You’ve done your bit. So long as you know where your little ones where last week developmentally, where they are today and the steps you plan next to meet their own individual needs then you’re doing everything expected of you. Granted, you might want to keep a little note in your diary but the odds are that you know them really, really well and can quite easily explain, just as you would to Mum or Dad at handover time. If parents want to print off the photos you’ve sent them then they can, but most don’t. Or they may just print off one or two they especially like. Most like having their images at their fingertips on their phones, tablets or computers to share with family and friends as they wish.

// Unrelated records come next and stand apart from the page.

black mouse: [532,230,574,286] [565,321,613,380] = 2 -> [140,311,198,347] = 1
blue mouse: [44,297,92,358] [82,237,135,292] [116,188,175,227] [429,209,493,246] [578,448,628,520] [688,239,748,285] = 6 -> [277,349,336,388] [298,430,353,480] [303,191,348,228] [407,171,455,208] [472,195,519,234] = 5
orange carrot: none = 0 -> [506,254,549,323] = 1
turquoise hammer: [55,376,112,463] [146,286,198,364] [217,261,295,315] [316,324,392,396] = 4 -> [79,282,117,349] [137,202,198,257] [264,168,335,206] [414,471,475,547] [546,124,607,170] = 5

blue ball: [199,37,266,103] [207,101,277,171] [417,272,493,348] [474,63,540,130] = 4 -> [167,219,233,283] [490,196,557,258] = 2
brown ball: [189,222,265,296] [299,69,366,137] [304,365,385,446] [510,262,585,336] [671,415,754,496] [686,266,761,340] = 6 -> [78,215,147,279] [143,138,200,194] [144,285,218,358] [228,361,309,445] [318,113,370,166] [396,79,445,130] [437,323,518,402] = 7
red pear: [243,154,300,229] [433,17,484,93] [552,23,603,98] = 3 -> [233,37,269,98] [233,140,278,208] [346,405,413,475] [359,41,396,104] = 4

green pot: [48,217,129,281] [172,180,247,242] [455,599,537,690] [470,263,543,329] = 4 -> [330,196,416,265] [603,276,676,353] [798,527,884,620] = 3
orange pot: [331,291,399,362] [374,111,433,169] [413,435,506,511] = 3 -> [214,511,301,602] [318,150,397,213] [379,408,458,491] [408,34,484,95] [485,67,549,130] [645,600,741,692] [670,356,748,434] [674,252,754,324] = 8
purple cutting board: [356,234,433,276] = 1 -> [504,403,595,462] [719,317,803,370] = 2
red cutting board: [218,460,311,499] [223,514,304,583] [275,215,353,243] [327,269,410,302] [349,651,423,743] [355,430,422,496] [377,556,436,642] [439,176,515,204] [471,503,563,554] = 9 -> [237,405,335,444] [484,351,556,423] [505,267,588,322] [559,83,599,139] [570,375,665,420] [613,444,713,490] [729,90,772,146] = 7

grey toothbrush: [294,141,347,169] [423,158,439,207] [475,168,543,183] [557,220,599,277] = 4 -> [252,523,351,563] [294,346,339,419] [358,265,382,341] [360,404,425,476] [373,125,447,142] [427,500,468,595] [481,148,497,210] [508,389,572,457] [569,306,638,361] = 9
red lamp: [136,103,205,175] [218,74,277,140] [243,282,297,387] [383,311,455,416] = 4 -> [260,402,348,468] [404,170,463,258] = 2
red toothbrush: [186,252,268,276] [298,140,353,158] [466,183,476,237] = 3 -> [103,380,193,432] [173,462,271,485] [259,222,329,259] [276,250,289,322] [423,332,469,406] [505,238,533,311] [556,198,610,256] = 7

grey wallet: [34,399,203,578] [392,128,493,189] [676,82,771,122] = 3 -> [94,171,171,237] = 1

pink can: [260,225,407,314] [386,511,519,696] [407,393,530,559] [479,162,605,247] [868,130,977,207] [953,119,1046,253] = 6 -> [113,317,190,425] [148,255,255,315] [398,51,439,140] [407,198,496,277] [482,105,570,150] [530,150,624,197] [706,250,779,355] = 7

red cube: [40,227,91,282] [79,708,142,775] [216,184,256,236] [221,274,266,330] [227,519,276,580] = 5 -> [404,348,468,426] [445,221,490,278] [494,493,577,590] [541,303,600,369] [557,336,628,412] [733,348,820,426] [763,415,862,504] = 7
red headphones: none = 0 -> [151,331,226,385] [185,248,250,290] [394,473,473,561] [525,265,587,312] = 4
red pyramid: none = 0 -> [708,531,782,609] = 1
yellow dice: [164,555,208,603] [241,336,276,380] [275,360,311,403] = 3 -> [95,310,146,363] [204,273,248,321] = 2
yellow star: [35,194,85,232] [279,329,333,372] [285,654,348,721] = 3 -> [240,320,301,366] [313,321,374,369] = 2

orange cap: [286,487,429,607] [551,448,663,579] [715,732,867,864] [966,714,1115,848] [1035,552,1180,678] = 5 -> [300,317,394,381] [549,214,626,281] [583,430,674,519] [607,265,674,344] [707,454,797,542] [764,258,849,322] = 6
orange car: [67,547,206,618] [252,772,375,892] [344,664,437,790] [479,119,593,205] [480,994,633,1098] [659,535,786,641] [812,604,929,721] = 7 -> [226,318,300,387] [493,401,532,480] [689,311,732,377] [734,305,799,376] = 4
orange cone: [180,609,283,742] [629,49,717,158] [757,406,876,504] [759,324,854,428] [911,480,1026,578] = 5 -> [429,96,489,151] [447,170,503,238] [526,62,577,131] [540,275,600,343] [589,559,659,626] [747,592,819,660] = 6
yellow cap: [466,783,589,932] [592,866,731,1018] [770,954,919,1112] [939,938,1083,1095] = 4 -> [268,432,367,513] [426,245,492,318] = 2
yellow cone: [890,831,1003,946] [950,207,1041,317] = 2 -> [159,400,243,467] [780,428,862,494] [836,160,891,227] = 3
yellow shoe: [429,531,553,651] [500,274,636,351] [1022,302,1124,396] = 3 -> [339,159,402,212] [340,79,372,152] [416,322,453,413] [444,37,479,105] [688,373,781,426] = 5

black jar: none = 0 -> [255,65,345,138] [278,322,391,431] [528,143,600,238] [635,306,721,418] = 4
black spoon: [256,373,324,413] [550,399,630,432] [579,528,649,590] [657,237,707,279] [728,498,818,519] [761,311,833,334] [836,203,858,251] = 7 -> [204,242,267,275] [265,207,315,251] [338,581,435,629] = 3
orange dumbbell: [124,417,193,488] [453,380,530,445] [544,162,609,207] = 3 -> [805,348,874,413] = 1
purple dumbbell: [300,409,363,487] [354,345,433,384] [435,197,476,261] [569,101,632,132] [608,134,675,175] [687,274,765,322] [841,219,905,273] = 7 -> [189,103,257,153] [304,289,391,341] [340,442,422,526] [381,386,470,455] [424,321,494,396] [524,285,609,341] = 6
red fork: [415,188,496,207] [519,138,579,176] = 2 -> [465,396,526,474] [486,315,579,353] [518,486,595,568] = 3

They’re hardly going to take an A4 scrapbook to the pub or restaurant with them are they?
Okay, so how do we prove what we do with the children to the Ofsted inspector then?
Well, one of the things we do is show them our secret Facebook group as mentioned earlier. Another thing we do is we compile a slideshow of our images and save them as a video. We even add a soundtrack to make it more fun to watch. We upload the video to our secret parent facebook group and get everybody’s feedback first. The video is then edited in accordance with their wishes and then consent is sought to share the final product with the inspector. It’s really no different to sitting down with the inspector and pulling out (or up if recorded digitally) each child’s developmental journal – they’re going to want to see evidence one way or another. Any child whose parent does not consent of course will have their photos removed from the video completely, even where they appear in group shots. All being well (and it always has been up to now) the video is presented on a loop on a screen throughout the inspection. You can even save the video as a web link and share it on your digital SEF so that the inspector can view it before visiting. Heck, you can add any link to any evidence you want to showcase in fact, such as training certificates, CPPD logs etc.
I’ve trialed dozens of apps and a whole range of online learning journals, some free some not. Although they didn’t work out for me (for one reason or another) you might like them but whatever you do, don’t expect them to drastically reduce your paperwork – they certainly didn’t for me. At the end of the day, I just keep coming back to microsoft powerpoint because, like, why reinvent the wheel?